#### [Задание 1]
Найдите среди строк ниже все, где встречается слово «kern», и перепишите их.

Не поссориться им удавалось, конечно, не всегда. Помню, у мамы было совершенно дивное розовое пальто. Заграничное. Из букле с огромными пуговицами. Понятно, что это пальто было единственным на всю Москву. Как-то папа едет на троллейбусе домой после репетиции. И вдруг видит в окно: стоит Ирина Николаевна в своем розовом пальто и… целуется с каким-то мужчиной! Ему стало так дурно, что он схватился за сердце. Не знаю уж, как он до квартиры добрался… Звонит в дверь, ему открывает мама и по папиному лицу сразу же понимает: что-то случилось. «Как? Ты дома? — вскричал папа.

— Ты же только что целовалась у парка?!» — «Левочка, успокойся, я весь день никуда не выходила». Папа долго не мог поверить, что ТО розовое пальто не мамино…

Жили мы в хрущевке без лифта. На пятом этаже. Внизу «толпились» детские коляски, велосипеды, даже коньки. У каждой двери стояли ящики с картошкой и капустой — квартирки маленькие, в них ничего не помещалось. И никому даже в голову не приходило, что могут украсть. Такое было время. И вот доказательство. Однажды друзья-дипломаты привезли отцу из-за границы замшевый пиджак. По тем временам вещь запредельно шикарная! Дед поехал этот пиджак забирать. Покупку решили отметить. А я в постели с температурой, мама мечется между мной, готовкой и стиркой. Папа вернулся домой поздно.

Мое детство было скорее трагическим, чем счастливым, — такое количество страхов, стрессов и недовольства собой я пережила! Я прошла жесткую школу и запомнила правило: «Если заплачешь — тебя сразу затопчут». На фото: с приятелем
Фото: Из архива Екатерины Дуровой

Мама выступила с гневной речью: мол, тебе, Лева, какой-то замшевый пиджак дороже жены и больного ребенка. «Нет! — возмутился папа. — Не дороже!» Снял пиджак и выкинул его в окно. Выкинул и выкинул, больше на эту тему не было произнесено ни слова. Утром папа собрался на репетицию. Вышел в полисадничек часов в одиннадцать, смотрит — на дереве его пиджак висит. Никто не взял: ну, висит на ветке чужой пиджак, мало ли что? Может, хозяин решил его проветрить…

...С детства я была очень толстая — такой пончик белобрысый. Конечно, отец пытался бороться с моим аппетитом. «Не ешь хлеб! Не ешь масло! Ну куда столько макарон!» — изводил он меня, но безуспешно.

#### [Строки из собрания]
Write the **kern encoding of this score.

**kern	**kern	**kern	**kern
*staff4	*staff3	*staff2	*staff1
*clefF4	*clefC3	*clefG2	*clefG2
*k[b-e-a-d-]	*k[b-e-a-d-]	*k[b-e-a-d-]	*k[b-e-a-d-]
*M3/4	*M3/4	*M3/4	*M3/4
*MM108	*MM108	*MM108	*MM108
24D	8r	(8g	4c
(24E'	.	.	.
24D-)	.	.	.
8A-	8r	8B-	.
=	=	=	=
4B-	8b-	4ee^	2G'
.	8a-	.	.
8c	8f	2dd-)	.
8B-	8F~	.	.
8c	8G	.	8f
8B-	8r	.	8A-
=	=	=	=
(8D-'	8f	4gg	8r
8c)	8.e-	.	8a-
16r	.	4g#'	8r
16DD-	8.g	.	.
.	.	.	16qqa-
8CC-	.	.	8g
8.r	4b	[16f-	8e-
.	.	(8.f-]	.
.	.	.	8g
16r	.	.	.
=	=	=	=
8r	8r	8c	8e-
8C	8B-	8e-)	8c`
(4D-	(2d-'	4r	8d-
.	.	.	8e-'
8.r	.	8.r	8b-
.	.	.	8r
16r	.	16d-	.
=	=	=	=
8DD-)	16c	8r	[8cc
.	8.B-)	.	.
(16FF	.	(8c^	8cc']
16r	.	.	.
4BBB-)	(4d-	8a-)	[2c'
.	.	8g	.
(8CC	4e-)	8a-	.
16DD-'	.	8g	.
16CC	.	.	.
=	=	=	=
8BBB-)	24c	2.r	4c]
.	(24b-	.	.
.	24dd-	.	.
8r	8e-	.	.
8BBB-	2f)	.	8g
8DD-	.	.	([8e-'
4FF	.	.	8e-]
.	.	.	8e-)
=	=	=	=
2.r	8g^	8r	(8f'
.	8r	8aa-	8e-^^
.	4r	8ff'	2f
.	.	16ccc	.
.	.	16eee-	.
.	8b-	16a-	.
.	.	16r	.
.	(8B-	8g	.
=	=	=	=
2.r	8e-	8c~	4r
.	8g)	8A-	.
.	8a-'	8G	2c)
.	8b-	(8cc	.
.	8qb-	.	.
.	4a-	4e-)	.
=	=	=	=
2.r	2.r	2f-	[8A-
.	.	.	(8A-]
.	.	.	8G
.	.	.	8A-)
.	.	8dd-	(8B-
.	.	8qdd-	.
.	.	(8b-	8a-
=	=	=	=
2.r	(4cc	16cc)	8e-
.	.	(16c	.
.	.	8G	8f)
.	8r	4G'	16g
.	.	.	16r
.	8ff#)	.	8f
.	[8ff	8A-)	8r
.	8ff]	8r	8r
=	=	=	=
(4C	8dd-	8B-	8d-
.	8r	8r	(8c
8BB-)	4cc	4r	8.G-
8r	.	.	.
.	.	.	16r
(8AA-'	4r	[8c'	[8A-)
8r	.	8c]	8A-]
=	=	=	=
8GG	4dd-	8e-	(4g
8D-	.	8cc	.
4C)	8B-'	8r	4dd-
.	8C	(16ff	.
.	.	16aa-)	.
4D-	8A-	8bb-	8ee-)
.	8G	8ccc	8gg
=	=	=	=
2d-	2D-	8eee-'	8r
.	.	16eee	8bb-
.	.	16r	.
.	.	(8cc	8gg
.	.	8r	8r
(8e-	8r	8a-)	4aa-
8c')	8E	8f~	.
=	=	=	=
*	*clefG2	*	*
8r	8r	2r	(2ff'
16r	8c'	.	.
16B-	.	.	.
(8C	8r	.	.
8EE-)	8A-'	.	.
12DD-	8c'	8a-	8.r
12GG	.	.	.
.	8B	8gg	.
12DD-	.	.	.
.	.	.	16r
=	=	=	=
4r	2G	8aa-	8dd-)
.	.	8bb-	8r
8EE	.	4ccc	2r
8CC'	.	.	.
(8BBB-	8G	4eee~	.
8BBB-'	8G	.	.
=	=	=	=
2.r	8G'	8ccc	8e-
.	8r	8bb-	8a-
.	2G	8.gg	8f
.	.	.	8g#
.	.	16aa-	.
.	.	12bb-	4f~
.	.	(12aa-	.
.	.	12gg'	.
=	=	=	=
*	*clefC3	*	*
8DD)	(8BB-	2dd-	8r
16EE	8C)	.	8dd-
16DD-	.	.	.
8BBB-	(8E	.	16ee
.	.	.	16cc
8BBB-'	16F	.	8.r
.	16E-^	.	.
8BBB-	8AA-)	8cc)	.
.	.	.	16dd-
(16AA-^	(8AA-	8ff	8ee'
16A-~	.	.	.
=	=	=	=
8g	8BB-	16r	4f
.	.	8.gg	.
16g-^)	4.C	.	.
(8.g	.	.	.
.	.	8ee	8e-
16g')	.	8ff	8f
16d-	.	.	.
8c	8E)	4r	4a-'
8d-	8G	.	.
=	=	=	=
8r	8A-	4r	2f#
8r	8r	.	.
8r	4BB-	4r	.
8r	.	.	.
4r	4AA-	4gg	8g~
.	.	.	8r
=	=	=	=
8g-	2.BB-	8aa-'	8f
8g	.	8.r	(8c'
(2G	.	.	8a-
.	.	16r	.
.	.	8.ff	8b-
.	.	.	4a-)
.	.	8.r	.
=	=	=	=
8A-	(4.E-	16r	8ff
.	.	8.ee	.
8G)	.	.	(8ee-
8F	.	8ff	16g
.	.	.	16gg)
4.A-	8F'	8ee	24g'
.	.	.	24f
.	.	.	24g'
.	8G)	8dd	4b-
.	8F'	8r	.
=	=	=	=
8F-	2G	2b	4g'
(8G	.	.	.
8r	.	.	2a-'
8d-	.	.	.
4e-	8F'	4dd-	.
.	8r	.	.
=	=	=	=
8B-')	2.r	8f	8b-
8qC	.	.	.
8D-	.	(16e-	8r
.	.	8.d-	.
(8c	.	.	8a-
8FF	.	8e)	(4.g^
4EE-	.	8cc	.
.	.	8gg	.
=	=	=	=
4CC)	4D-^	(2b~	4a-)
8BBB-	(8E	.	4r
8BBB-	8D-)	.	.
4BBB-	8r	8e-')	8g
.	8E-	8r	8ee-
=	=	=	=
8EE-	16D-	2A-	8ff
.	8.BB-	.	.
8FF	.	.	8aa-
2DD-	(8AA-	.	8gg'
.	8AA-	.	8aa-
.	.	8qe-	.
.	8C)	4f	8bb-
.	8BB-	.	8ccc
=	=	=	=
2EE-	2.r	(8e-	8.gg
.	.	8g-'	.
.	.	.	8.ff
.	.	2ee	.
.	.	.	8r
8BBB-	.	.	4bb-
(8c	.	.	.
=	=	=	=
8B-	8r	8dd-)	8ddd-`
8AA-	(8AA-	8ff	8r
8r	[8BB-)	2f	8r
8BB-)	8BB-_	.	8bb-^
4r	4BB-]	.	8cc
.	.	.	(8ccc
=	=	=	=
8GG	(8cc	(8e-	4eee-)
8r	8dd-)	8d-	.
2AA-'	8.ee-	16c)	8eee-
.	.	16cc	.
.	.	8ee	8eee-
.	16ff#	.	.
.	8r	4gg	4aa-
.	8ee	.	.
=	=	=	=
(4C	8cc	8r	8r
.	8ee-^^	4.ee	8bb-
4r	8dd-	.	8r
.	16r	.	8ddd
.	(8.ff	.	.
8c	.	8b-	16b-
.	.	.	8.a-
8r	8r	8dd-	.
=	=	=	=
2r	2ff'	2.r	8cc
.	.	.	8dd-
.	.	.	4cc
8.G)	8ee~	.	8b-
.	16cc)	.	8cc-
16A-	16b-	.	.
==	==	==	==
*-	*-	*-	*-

#### [Задание 2]
Выпишите из отрывка о родителях фрагмент, начиная со слов «Не поссориться им» и заканчивая словами «дома? — вскричал папа.».

#### [Полный ответ 1]
Write the **kern encoding of this score.
**kern	**kern	**kern	**kern

#### [Полный ответ 2]
Не поссориться им удавалось, конечно, не всегда. Помню, у мамы было совершенно дивное розовое пальто. Заграничное. Из букле с огромными пуговицами. Понятно, что это пальто было единственным на всю Москву. Как-то папа едет на троллейбусе домой после репетиции. И вдруг видит в окно: стоит Ирина Николаевна в своем розовом пальто и… целуется с каким-то мужчиной! Ему стало так дурно, что он схватился за сердце. Не знаю уж, как он до квартиры добрался… Звонит в дверь, ему открывает мама и по папиному лицу сразу же понимает: что-то случилось. «Как? Ты дома? — вскричал папа.